PROBLEM TO WORK ON »
Render every line of the listing below as a JSON list of strings, one string per line, leaving out blank lines and the pictures.

── ENTRIES SUPPLIED ──

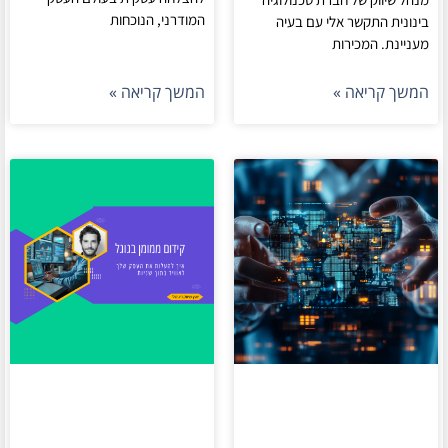
המודרני, הנוכחות
בינונית התקשר אלי עם בעיה
מעניינת. המכירות
המשך קריאה »
המשך קריאה »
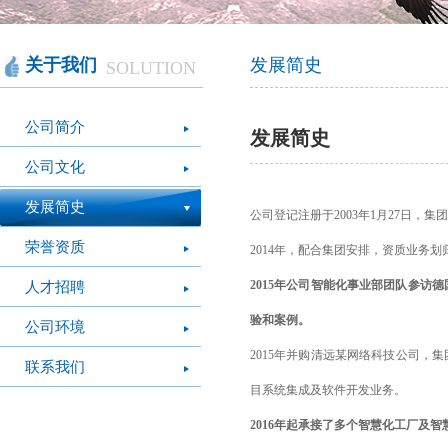
智慧办公
软件产品
社会团体
智慧机房
网站产品
医疗保健
智慧社交
桑达OA
公文写作
图像识别
网络设备
摄影艺术
视频识别
LED屏幕
经营管理
智慧政务
光纤产品
家庭教育
o
关于我们
发展简史
SOLUTION
模拟灭火系统
疫情防控
心肺复苏体验系
VR行走平台
公司简介
统
发展简史
公司文化
发展简史
公司登记注册于2003年1月27日，
荣誉资质
2014年，配合集团安排，资质业务
2015年公司智能化事业部团队参
人才招聘
验和案例。
公司环境
2015年并购清远某网络科技公司，
联系我们
目系统集成及软件开发业务。
2016年起承接了多个智慧化工厂及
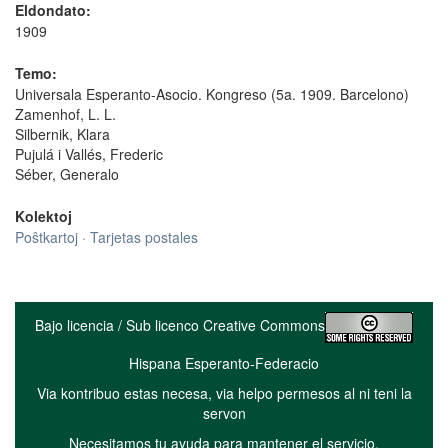
Eldondato:
1909
Temo:
Universala Esperanto-Asocio. Kongreso (5a. 1909. Barcelono)
Zamenhof, L. L.
Silbernik, Klara
Pujulá i Vallés, Frederic
Séber, Generalo
Kolektoj
Poŝtkartoj · Tarjetas postales
Bajo licencia / Sub licenco Creative Commons
Hispana Esperanto-Federacio
Via kontribuo estas necesa, via helpo permesos al ni teni la
servon
Necesitamos tu ayuda para mantener el servicio.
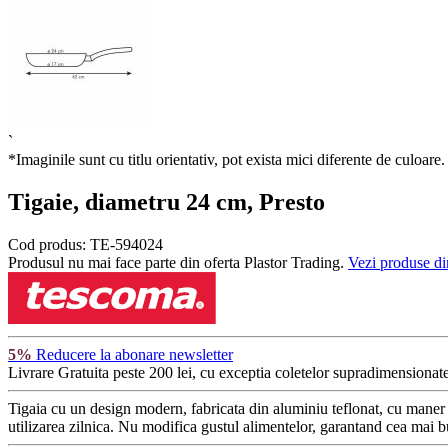
`
*Imaginile sunt cu titlu orientativ, pot exista mici diferente de culoare.
Tigaie, diametru 24 cm, Presto
Cod produs:
TE-594024
Produsul nu mai face parte din oferta Plastor Trading.
Vezi produse di
5%
Reducere la abonare newsletter
Livrare Gratuita
peste 200 lei, cu exceptia coletelor supradimensionate
Tigaia cu un design modern, fabricata din aluminiu teflonat, cu maner er
utilizarea zilnica. Nu modifica gustul alimentelor, garantand cea mai b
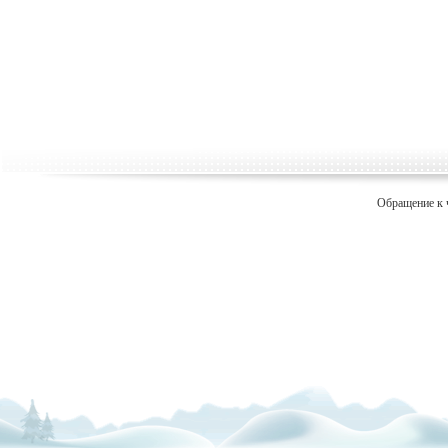
Обращение к 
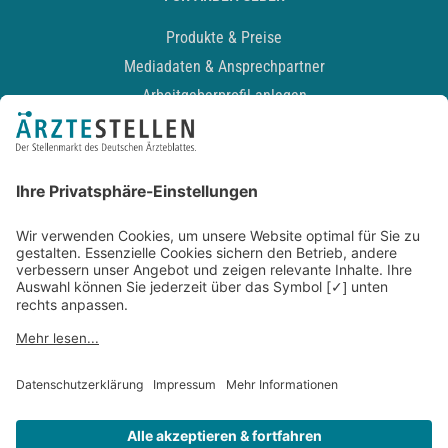
Produkte & Preise
Mediadaten & Ansprechpartner
Arbeitgeberprofil anlegen
Recruiting-Podcast
ALLGEMEIN
Impressum
Kontakt
Datenschutz
Newsletter
AGB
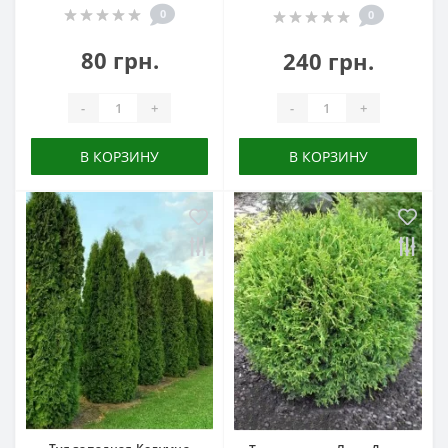
0
0
80 грн.
240 грн.
-
+
-
+
В КОРЗИНУ
В КОРЗИНУ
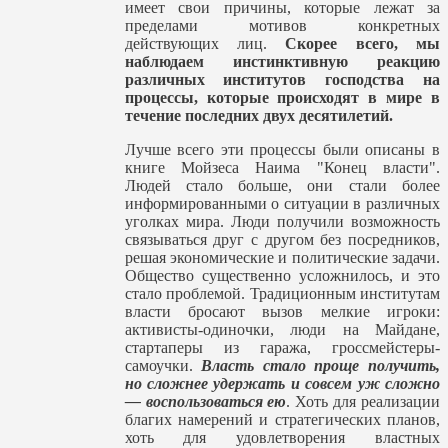
имеет свои причины, которые лежат за
пределами мотивов конкретных
действующих лиц.
Скорее всего, мы
наблюдаем инстинктивную реакцию
различных институтов господства на
процессы, которые происходят в мире в
течение последних двух десятилетий.
Лучше всего эти процессы были описаны в
книге Мойзеса Наима "Конец власти".
Людей стало больше, они стали более
информированными о ситуации в различных
уголках мира. Люди получили возможность
связываться друг с другом без посредников,
решая экономические и политические задачи.
Общество существенно усложнилось, и это
стало проблемой. Традиционным институтам
власти бросают вызов мелкие игроки:
активисты-одиночки, люди на Майдане,
стартаперы из гаража, гроссмейстеры-
самоучки.
Власть стало проще получить,
но сложнее удержать и совсем уж сложно
— воспользоваться ею
. Хоть для реализации
благих намерений и стратегических планов,
хоть для удовлетворения властных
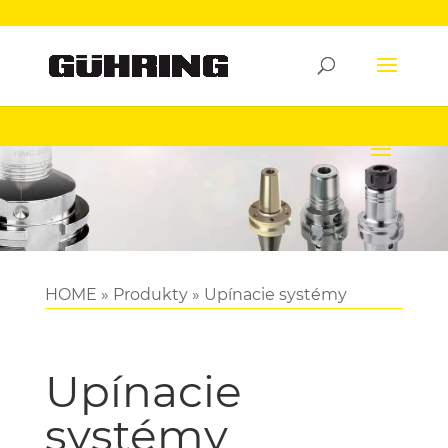
HOME
»
Produkty
»
Upínacie systémy
Upínacie
systémy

───

SOLUTION TO THE EXERCISE »
[
  "המודרני, הנוכחות",
  "בינונית התקשר אלי עם בעיה",
  "מעניינת. המכירות",
  "המשך קריאה »",
  "המשך קריאה »",
  "智慧办公",
  "软件产品",
  "社会团体",
  "智慧机房",
  "网站产品",
  "医疗保健",
  "智慧社交",
  "桑达OA",
  "公文写作",
  "图像识别",
  "网络设备",
  "摄影艺术",
  "视频识别",
  "LED屏幕",
  "经营管理",
  "智慧政务",
  "光纤产品",
  "家庭教育",
  "o",
  "关于我们",
  "发展简史",
  "SOLUTION",
  "模拟灭火系统",
  "疫情防控",
  "心肺复苏体验系",
  "VR行走平台",
  "公司简介",
  "统",
  "发展简史",
  "公司文化",
  "发展简史",
  "公司登记注册于2003年1月27日，",
  "荣誉资质",
  "2014年，配合集团安排，资质业务",
  "2015年公司智能化事业部团队参",
  "人才招聘",
  "验和案例。",
  "公司环境",
  "2015年并购清远某网络科技公司，",
  "联系我们",
  "目系统集成及软件开发业务。",
  "2016年起承接了多个智慧化工厂及",
  "Eldondato:",
  "1909",
  "Temo:",
  "Universala Esperanto-Asocio. Kongreso (5a. 1909. Barcelono)",
  "Zamenhof, L. L.",
  "Silbernik, Klara",
  "Pujulá i Vallés, Frederic",
  "Séber, Generalo",
  "Kolektoj",
  "Poŝtkartoj · Tarjetas postales",
  "Bajo licencia / Sub licenco Creative Commons",
  "Hispana Esperanto-Federacio",
  "Via kontribuo estas necesa, via helpo permesos al ni teni la",
  "servon",
  "Necesitamos tu ayuda para mantener el servicio.",
  "`",
  "*Imaginile sunt cu titlu orientativ, pot exista mici diferente de culoare.",
  "Tigaie, diametru 24 cm, Presto",
  "Cod produs:",
  "TE-594024",
  "Produsul nu mai face parte din oferta Plastor Trading.",
  "Vezi produse di",
  "5%",
  "Reducere la abonare newsletter",
  "Livrare Gratuita",
  "peste 200 lei, cu exceptia coletelor supradimensionate",
  "Tigaia cu un design modern, fabricata din aluminiu teflonat, cu maner er",
  "utilizarea zilnica. Nu modifica gustul alimentelor, garantand cea mai b",
  "Обращение к ",
  "Produkte & Preise",
  "Mediadaten & Ansprechpartner",
  "Arbeitgeberprofil anlegen",
  "Recruiting-Podcast",
  "ALLGEMEIN",
  "Impressum",
  "Kontakt",
  "Datenschutz",
  "Newsletter",
  "AGB",
  "0",
  "0",
  "80 грн.",
  "240 грн.",
  "-",
  "+",
  "-",
  "+",
  "В КОРЗИНУ",
  "В КОРЗИНУ",
  "имеет свои причины, которые лежат за",
  "пределами мотивов конкретных",
  "действующих лиц.",
  "Скорее всего, мы",
  "наблюдаем инстинктивную реакцию",
  "различных институтов господства на",
  "процессы, которые происходят в мире в",
  "течение последних двух десятилетий.",
  "Лучше всего эти процессы были описаны в",
  "книге Мойзеса Наима \"Конец власти\".",
  "Людей стало больше, они стали более",
  "информированными о ситуации в различных",
  "уголках мира. Люди получили возможность",
  "связываться друг с другом без посредников,",
  "решая экономические и политические задачи.",
  "Общество существенно усложнилось, и это",
  "стало проблемой. Традиционным институтам",
  "власти бросают вызов мелкие игроки:",
  "активисты-одиночки, люди на Майдане,",
  "стартаперы из гаража, гроссмейстеры-",
  "самоучки.",
  "Власть стало проще получить,",
  "но сложнее удержать и совсем уж сложно",
  "— воспользоваться ею",
  ". Хоть для реализации",
  "благих намерений и стратегических планов,",
  "хоть для удовлетворения властных",
  "HOME",
  "»",
  "Produkty",
  "»",
  "Upínacie systémy",
  "Upínacie",
  "systémy"
]